The contest for an open seat on Toledo City Council created by the election of Councilman D. Michael Collins turned into a possible political free-for-all Thursday when two known Democratic contenders — Adam Martinez and Frank Szollosi — backed out on the same day.
Mr. Martinez, an at-large councilman who just lost his re-election bid, and Frank Szollosi, a former at-large councilman, in separate interviews cited the same reason for deciding not to seek the appointment: time constraints.
That left Karen Shanahan, a Democratic party volunteer who ran unsuccessfully for council in 2005 and 2007, as the only other Democrat who had applied to the party for the endorsement, but she won't get the seat by default.
Democratic Party Chairman Ron Rothenbuhler said he would extend the deadline to apply for the party's endorsement, which expired last week, and postpone interviews at least a week.
“Hopefully we can encourage new candidates to apply,” Mr. Rothenbuhler said. “I’ve already talked to a couple of interested parties.”
Mrs. Shanahan, 67, is retired from a job in truck logistics, customer service, and dispatching for an intermodal company, and has an associate’s degree in transportation management from the University of Toledo. She called Mr. Szollosi and Mr. Martinez “conscientious public servants.”
“I have great respect for both Adam and Frank and appreciate how difficult it was to make this decision,” she said.
On the Republican side, Marcia Helman, 63, owner of a South Toledo ice cream store and former arts liaison for Mayor Carty Finkbeiner, is planning to run and is backed by at-large Councilman Rob Ludeman.

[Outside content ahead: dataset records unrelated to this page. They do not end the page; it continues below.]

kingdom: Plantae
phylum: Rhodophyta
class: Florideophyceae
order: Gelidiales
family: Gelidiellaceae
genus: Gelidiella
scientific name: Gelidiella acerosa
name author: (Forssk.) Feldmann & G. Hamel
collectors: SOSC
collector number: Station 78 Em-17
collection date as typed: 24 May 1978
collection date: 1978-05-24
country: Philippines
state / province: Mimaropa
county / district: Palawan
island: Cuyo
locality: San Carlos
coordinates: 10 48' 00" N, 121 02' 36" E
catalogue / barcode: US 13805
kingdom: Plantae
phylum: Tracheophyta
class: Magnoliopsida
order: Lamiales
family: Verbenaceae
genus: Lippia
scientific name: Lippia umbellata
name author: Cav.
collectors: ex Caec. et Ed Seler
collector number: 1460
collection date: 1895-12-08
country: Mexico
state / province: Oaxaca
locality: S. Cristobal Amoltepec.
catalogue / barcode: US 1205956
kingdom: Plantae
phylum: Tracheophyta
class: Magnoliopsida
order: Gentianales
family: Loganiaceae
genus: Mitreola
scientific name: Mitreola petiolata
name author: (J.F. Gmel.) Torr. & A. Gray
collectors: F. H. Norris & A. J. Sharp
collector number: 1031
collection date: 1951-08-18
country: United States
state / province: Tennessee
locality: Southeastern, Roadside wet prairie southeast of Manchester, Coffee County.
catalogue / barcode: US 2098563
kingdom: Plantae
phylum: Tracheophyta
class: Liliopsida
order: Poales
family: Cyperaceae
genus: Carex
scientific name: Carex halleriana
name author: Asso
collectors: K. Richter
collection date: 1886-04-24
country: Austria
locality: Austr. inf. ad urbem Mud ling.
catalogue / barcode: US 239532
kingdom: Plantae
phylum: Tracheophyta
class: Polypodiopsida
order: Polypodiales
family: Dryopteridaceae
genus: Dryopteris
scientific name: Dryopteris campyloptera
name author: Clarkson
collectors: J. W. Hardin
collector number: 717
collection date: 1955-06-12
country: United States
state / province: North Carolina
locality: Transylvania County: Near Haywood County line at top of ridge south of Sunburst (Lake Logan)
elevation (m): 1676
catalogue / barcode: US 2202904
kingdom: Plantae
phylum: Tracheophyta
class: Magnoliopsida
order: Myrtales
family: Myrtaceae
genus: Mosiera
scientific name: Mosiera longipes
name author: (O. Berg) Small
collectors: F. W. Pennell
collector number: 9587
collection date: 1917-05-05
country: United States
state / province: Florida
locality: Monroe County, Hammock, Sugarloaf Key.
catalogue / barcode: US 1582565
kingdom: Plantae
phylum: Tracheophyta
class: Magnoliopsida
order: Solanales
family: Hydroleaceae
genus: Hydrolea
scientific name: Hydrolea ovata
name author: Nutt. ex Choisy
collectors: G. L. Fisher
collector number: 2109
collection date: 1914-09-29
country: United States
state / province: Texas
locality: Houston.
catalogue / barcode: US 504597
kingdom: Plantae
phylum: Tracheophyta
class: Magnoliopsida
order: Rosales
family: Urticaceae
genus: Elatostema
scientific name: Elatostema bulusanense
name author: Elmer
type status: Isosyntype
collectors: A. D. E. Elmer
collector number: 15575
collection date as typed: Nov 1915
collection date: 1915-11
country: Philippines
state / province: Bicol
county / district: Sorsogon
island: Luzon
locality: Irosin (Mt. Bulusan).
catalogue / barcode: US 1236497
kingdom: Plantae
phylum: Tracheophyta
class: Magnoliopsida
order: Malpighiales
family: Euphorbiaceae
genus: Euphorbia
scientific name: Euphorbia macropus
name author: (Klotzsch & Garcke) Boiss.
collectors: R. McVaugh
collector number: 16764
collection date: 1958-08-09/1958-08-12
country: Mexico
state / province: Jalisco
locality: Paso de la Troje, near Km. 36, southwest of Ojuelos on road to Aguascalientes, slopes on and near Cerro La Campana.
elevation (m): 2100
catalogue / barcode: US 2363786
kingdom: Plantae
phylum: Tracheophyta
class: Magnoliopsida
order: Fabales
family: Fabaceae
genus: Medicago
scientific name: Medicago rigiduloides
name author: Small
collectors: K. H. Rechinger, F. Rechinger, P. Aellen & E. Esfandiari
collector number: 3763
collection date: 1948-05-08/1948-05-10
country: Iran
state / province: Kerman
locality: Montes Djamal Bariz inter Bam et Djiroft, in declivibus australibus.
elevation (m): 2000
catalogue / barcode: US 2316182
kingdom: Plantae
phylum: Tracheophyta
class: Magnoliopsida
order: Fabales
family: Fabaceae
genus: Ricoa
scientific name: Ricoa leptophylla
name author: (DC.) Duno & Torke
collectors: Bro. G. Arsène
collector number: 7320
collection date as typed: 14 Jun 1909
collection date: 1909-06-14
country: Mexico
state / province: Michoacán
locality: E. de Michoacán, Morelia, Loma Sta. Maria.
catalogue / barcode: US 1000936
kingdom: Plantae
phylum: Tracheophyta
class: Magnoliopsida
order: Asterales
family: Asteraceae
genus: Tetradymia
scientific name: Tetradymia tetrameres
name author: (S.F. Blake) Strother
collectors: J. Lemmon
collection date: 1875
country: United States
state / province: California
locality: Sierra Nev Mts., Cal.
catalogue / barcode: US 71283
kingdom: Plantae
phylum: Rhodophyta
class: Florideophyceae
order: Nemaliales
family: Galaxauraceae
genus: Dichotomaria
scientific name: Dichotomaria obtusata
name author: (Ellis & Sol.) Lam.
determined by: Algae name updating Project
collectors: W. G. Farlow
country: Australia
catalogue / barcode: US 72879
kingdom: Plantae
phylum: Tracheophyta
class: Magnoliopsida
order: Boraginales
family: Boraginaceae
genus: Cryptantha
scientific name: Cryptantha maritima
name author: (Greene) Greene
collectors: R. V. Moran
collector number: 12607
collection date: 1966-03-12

But because Democrats have a majority of votes on council, a Democrat is likely to win the appointment that is expected to be made on Jan. 2 when Councilman Collins resigns to be sworn in as mayor, following his Nov. 5 victory over Mayor Mike Bell. Under the charter, council has 30 days beginning Jan. 2 to make a selection; then the appointment becomes the mayor’s responsibility.
Regardless of who council appoints, the choice will be up to voters on May 6, and District 2 is fertile ground for Republicans. The district includes South Toledo from the Toledo Zoo through the Heatherdowns and Glendale areas to Southwyck and Reynolds Corners.
Lucas County Republican Chairman Jon Stainbrook said the party will eventually endorse and said potential candidates have made themselves known.
“There are other people that the party is considering endorsing and the endorsement process is open and fluid and up to the executive committee,” he said.
Mr. Szollosi, 41, who has been meeting with political officials for about three weeks, said he realized that he will not have time for the job because he has a new assignment with his employer, the National Wildlife Federation in Ann Arbor. He will direct a statewide campaign in Ohio to promote federal policy changes to avert the effects of climate change. He said between his job and his family he would not have the time necessary to be a district councilman.
“The district seat was designed for citizens to step up and contribute citizen leadership for the city. I have the greatest confidence that civic-minded folks in South Toledo will step up and do that,” Mr. Szollosi said.
Mr. Szollosi was appointed to an at-large seat in 2003. He was elected that year and in 2005, and did not seek re-election in 2009.
Mr. Martinez, 35, a Realtor, who lost his re-election bid when he was edged out for the sixth at-large council seat by fellow Democrat Larry Sykes, said, “I was talking it over with my wife and being a district representative is a lot of responsibilities. I don't think I would have the time to commit to what needs to be done.”
Staff writer Ignazio Messina contributed to this report.